私はやつに負けたんじゃない。私自身のひとのよさに負けたのだ!
夕食を終えて、デザートに手をつけていると、珍しく用事以外でレオンが話しかけてきた。
「そういえば、先ほどは熱心に読書をされていたようですが、何をお読みになっていたんですか?お嬢様がお好きな、姫と騎士のロマンス小説の新作はまだ発売していなかったように思いますが」
「国王様の経歴が延々と載ってた歴史書と白魔女様のおはなし。白魔女様ってこの国の王様を支えた偉大な魔法使いなのよね」
そう答えると、レオンは目をぱちくりとさせた。
私がロマンス小説以外を読んでいたことが相当意外だったらしい。
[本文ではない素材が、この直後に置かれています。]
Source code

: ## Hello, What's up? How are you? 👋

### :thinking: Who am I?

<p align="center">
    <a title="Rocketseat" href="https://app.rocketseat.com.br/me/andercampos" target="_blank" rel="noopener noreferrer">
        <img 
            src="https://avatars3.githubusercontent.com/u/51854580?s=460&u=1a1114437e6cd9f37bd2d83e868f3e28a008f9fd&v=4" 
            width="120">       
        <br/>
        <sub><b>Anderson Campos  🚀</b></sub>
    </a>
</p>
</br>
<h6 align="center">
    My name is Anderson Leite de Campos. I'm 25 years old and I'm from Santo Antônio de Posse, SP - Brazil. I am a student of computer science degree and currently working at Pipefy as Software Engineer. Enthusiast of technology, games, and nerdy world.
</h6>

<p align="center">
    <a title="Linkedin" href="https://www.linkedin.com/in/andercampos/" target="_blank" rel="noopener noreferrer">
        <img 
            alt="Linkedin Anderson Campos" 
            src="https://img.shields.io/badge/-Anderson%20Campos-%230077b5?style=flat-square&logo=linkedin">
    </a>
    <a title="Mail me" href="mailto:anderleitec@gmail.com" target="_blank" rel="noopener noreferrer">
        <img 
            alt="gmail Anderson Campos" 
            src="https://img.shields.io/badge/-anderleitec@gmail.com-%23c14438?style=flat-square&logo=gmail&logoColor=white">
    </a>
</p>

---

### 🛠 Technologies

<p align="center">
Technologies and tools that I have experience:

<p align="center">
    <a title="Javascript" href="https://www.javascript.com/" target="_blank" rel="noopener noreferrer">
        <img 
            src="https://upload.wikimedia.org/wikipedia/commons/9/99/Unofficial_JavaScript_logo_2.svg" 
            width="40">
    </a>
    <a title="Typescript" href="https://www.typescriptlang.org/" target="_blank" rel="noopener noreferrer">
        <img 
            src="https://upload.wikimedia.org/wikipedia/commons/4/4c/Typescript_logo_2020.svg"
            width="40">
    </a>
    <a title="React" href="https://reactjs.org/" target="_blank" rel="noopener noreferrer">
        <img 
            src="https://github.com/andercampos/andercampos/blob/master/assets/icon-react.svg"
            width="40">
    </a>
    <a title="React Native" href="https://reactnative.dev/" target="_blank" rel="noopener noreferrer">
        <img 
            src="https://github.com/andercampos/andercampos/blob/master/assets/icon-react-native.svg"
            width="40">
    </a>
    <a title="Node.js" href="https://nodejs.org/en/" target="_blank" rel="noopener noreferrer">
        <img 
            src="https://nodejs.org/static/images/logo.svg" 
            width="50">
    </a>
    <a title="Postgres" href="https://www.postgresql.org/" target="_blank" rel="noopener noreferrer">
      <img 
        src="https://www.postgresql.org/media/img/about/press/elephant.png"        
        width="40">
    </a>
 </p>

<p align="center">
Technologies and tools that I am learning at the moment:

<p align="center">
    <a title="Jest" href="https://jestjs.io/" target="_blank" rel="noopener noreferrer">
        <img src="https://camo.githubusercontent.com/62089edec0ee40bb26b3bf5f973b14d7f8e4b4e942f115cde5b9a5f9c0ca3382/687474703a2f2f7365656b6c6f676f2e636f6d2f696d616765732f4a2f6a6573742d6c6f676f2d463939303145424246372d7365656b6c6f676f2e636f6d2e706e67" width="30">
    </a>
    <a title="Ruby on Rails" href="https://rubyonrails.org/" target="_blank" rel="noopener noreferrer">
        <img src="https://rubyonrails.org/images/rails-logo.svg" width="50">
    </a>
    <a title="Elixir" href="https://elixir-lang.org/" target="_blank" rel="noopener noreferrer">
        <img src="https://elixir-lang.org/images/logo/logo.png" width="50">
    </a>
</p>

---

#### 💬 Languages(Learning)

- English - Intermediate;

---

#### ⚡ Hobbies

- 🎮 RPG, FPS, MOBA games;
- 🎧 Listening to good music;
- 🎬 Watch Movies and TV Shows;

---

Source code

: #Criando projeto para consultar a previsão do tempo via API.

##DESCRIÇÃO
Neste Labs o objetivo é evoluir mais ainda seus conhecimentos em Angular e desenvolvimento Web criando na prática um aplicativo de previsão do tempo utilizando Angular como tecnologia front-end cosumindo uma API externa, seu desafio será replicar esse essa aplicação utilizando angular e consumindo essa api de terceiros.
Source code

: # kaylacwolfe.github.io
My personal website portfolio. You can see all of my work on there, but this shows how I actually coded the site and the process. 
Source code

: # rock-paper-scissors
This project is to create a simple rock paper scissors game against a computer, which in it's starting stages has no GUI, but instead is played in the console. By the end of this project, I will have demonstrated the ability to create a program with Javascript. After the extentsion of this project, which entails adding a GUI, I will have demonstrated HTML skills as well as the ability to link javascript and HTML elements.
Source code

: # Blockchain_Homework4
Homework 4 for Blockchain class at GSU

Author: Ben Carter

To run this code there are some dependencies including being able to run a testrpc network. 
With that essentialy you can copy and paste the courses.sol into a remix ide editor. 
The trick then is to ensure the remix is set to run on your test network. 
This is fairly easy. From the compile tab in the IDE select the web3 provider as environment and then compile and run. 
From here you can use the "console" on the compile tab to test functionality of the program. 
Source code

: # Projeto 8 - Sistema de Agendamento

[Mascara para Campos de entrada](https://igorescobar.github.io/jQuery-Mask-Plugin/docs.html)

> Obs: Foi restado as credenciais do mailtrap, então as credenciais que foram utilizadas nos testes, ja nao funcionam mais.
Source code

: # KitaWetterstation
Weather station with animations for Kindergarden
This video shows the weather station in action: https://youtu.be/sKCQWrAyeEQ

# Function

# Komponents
レオンが驚くことってめったにないので、なんだか胸がすぅっとした。
レオンは心なしか優しい声で言った。
「噂では、いまも白魔女の子孫がこの国を支えているそうですよ」
「ふーん。……白い魔女の容姿ってレオンにそっくりよね」
白魔女様が白魔女様といわれる所以は、その容姿にある。国王に代々仕える白魔女様は、必ず雪のように白い髪に、深い紅色の宝石のような瞳をしているらしい。
まぁ、一代の国王に仕える魔女は一名だという不思議な不文律があるみたいで、次期国王に仕える白魔女は既に決まっているらしい。
「白い髪に赤い目なだけです。珍しくはありますが、ぜったいにない容姿ではありませんからね」
言われ慣れてるんだろうか、レオンはさらっとそういうと、食後の紅茶を淹れてくれた。
いれたての紅茶のよい香りが鼻腔をくすぐる。ひとくち口にふくむとまろやかな渋みが広がった。
「美味しい。レオンのお茶がやっぱりいちばんね」
「私は何においても一番ですよ、お嬢様」
「なにいってるのよ。あんたなんて謙虚さとか遠慮深さとかそういった類のものが最低じゃない」
「やだな。お嬢様。よく考えてみてください。最低だって一番ってことでしょう。一番下なんですから」
しれっとレオンは言った。へりくつっていうか、開き直りにもほどがある。
つくづく、こんなやつと小さな頃からよく一緒にいられたなぁと思う瞬間だった。